Pada 1948, peneliti di Inggris, Richard Doll dan Austin Bradford Hill, menerapkan metode case-control
terhadap ratusan pasien di beberapa rumahsakit di London yang terbagi
atas dua kelompok: penderita kanker, termasuk kanker paru-paru, dan
nonkanker. Di awal penelitian, mereka mempertimbangkan berbagai sumber
karsinogen selain merokok seperti paparan aspal, serta jarak tempat
tinggal pasien dengan stasiun gas, pabrik, dan asap batubara.
Kedua peneliti –dalam tulisan Mukherjee–
kemudian prihatin dengan tingginya statistik yang mengarah pada
kebiasaan merokok. Kebanyakan penderita kanker yang terdata adalah
mereka yang menghisap asap rokok dengan model sigaret, ketimbang pipa.
Doll, seorang perokok yang awalnya meyakini paparan aspal sebagai
penyebab kanker paru-paru, tak lagi bisa mempertahankan argumentasinya
dan berhenti merokok di tengah penelitiannya. Hasil penelitian mereka, “Smoking and Carcinoma of the Lung”, pun dipublikasi dalam British Medical Journal pada 1950.

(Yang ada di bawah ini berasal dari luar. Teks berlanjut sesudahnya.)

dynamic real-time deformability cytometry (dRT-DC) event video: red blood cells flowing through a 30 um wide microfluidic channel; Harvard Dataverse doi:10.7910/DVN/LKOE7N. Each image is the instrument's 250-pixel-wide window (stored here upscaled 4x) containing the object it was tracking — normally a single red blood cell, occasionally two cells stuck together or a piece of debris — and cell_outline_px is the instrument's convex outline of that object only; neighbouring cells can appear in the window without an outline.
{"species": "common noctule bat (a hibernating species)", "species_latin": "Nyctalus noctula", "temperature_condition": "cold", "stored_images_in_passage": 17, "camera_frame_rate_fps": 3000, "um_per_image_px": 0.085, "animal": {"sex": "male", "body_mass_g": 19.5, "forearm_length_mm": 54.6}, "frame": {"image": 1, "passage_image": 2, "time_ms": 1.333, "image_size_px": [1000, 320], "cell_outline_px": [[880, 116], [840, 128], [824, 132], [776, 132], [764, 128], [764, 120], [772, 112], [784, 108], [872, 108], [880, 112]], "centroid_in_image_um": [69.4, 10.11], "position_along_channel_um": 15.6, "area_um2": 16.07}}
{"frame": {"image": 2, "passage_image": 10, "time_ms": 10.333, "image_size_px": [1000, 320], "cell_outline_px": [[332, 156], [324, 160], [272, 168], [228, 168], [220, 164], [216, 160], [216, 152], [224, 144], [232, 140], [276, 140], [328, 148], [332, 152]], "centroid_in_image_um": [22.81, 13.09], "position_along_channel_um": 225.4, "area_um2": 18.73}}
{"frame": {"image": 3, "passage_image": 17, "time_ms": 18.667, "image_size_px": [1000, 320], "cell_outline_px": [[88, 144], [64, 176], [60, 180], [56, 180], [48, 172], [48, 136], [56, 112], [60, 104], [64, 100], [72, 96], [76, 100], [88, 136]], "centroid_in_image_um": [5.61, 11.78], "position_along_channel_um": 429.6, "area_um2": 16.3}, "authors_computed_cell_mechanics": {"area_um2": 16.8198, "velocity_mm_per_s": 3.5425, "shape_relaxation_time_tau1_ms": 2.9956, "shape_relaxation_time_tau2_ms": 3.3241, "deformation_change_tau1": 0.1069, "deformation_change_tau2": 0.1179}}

Doll dan Hill pun memperluas hasil penelitian mereka dengan menerapkan pendekatan cohort
– mengobservasi jenis penyakit kelompok target dan pembanding serta
penyebab kematian dalam periode beberapa tahun. Mereka mulai mengirimkan
survei singkat tentang sejarah merokok kepada 59.600 dokter di Inggris
pada Oktober 1951. Kelompok dokter yang menjadi target adalah mereka
yang lahir antara 1900-1930. Jawaban para dokter kemudian mereka
kelompokkan berdasarkan kategori perokok dan bukan perokok. Doll dan
Hill kemudian mencatat setiap terjadinya kematian di masing-masing
kelompok serta penyebab kematian.
Hasil penelitian mereka selama empat tahun dan lima bulan itu akhirnya terbit pada 1957 dan dimuat British Medical Journal dengan judul “Lung cancer and other causes of death in relation to smoking; a second report on the mortality of British doctors”.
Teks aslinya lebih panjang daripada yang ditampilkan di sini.